Stored dataset items

══════════════════════════════

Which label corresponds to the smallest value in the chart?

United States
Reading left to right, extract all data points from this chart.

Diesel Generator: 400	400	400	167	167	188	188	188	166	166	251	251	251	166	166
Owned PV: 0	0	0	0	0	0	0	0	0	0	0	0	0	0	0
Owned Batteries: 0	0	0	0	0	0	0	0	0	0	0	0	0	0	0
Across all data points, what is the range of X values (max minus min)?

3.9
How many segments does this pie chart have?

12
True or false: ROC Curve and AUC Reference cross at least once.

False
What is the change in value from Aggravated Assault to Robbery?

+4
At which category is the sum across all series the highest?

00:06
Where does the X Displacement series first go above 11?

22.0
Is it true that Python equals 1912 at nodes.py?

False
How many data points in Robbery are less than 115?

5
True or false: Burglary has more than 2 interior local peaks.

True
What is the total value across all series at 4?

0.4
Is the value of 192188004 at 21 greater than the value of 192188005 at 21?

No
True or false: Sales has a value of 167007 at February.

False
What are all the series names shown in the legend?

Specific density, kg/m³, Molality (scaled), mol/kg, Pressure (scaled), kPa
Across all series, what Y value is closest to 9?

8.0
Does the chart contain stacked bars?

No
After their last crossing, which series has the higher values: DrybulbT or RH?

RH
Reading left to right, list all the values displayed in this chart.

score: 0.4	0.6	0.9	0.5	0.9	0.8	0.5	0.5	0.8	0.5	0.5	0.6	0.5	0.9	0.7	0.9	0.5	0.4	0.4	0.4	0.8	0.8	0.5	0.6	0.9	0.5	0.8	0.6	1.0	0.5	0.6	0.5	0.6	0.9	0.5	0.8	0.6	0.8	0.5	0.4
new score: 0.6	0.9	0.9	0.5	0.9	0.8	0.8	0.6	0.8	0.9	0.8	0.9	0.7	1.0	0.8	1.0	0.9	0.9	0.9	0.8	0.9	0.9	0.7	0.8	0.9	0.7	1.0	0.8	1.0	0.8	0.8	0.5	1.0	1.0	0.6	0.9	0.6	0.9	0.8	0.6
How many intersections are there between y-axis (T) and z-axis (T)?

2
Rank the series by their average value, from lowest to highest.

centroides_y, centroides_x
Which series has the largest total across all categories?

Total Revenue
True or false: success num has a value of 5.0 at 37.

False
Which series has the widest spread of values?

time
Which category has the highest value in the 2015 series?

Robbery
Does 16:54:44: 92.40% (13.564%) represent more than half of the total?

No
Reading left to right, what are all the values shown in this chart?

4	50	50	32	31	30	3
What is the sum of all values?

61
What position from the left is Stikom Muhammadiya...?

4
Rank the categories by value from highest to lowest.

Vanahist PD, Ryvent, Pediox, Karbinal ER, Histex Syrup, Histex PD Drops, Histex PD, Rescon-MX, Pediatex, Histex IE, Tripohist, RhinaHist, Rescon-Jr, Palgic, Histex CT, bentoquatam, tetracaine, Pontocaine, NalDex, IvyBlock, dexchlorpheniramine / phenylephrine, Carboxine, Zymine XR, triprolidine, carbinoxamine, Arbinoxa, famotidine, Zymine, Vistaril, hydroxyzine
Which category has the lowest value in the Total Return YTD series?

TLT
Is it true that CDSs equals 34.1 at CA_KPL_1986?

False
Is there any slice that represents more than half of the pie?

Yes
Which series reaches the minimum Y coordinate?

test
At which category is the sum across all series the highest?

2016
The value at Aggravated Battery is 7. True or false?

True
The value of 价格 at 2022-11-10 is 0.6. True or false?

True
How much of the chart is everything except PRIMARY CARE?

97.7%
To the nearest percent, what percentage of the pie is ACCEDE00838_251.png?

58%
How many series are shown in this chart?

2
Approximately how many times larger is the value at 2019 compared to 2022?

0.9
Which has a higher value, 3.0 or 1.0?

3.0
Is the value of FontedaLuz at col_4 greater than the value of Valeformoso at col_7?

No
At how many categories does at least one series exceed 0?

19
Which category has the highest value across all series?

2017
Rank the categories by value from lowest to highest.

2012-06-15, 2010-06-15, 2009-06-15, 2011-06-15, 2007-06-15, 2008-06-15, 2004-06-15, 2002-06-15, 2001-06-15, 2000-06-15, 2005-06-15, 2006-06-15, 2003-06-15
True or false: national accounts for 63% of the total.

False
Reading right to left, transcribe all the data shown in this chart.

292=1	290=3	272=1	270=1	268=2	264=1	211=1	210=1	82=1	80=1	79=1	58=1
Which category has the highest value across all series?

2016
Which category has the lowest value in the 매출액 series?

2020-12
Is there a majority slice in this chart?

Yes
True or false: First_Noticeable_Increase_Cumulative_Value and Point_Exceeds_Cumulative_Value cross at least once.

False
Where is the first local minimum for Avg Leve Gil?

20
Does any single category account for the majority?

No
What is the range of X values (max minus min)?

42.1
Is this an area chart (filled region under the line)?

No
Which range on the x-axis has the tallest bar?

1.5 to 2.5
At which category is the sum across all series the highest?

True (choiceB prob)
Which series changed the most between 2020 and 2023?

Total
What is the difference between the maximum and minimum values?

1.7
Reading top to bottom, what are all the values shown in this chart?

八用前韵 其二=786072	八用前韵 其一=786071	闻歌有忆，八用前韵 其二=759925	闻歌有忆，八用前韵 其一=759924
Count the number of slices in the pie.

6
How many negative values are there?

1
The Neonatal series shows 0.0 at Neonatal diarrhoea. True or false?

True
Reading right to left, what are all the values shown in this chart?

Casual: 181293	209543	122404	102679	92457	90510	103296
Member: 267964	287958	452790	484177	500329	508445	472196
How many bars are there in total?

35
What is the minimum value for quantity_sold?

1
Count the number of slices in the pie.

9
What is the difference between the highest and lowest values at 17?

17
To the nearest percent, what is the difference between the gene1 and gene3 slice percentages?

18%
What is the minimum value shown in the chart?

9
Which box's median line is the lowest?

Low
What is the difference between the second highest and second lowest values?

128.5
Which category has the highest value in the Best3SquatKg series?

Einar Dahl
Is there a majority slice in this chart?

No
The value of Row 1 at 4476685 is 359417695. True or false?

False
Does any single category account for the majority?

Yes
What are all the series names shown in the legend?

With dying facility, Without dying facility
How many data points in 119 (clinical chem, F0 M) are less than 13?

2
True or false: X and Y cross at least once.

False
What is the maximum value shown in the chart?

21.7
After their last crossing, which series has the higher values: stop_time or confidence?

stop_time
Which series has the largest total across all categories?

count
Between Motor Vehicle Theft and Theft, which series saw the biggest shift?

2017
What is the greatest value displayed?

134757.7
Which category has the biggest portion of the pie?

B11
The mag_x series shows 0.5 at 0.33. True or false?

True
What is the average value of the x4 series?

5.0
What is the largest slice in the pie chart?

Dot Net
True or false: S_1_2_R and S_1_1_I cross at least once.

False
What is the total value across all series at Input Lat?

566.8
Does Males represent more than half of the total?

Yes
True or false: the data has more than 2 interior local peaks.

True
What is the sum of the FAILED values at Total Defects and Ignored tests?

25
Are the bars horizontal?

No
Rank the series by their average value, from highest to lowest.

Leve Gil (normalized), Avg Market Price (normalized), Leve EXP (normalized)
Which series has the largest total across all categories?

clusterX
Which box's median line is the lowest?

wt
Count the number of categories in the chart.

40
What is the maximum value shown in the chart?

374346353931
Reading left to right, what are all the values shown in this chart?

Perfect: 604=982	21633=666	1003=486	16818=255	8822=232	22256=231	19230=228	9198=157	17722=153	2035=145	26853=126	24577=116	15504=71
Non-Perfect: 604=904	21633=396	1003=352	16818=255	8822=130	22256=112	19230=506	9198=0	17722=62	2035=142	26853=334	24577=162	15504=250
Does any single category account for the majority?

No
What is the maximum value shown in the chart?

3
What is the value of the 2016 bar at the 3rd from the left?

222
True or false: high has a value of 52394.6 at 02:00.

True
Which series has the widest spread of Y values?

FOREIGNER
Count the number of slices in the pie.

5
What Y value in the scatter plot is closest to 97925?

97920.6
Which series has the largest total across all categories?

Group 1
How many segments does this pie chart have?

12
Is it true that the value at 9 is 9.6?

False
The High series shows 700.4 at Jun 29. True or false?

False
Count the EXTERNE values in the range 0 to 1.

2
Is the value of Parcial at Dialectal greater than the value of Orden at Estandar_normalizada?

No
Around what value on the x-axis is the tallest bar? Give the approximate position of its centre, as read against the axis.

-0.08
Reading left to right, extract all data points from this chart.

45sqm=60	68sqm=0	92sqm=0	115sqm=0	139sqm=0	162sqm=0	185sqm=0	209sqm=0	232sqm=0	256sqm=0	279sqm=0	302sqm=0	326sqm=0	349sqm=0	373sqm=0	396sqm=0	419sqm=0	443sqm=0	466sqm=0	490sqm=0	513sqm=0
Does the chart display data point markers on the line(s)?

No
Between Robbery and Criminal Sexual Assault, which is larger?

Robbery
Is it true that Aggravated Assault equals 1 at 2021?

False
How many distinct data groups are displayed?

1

══════════════════════════════

= Written task =
Rewrite the lines from the beginning of the records up to and including the line with "Across all data", changing "chart" to "graph" and leaving everything else as it is.

= Problem solution =
Which label corresponds to the smallest value in the graph?

United States
Reading left to right, extract all data points from this graph.

Diesel Generator: 400	400	400	167	167	188	188	188	166	166	251	251	251	166	166
Owned PV: 0	0	0	0	0	0	0	0	0	0	0	0	0	0	0
Owned Batteries: 0	0	0	0	0	0	0	0	0	0	0	0	0	0	0
Across all data points, what is the range of X values (max minus min)?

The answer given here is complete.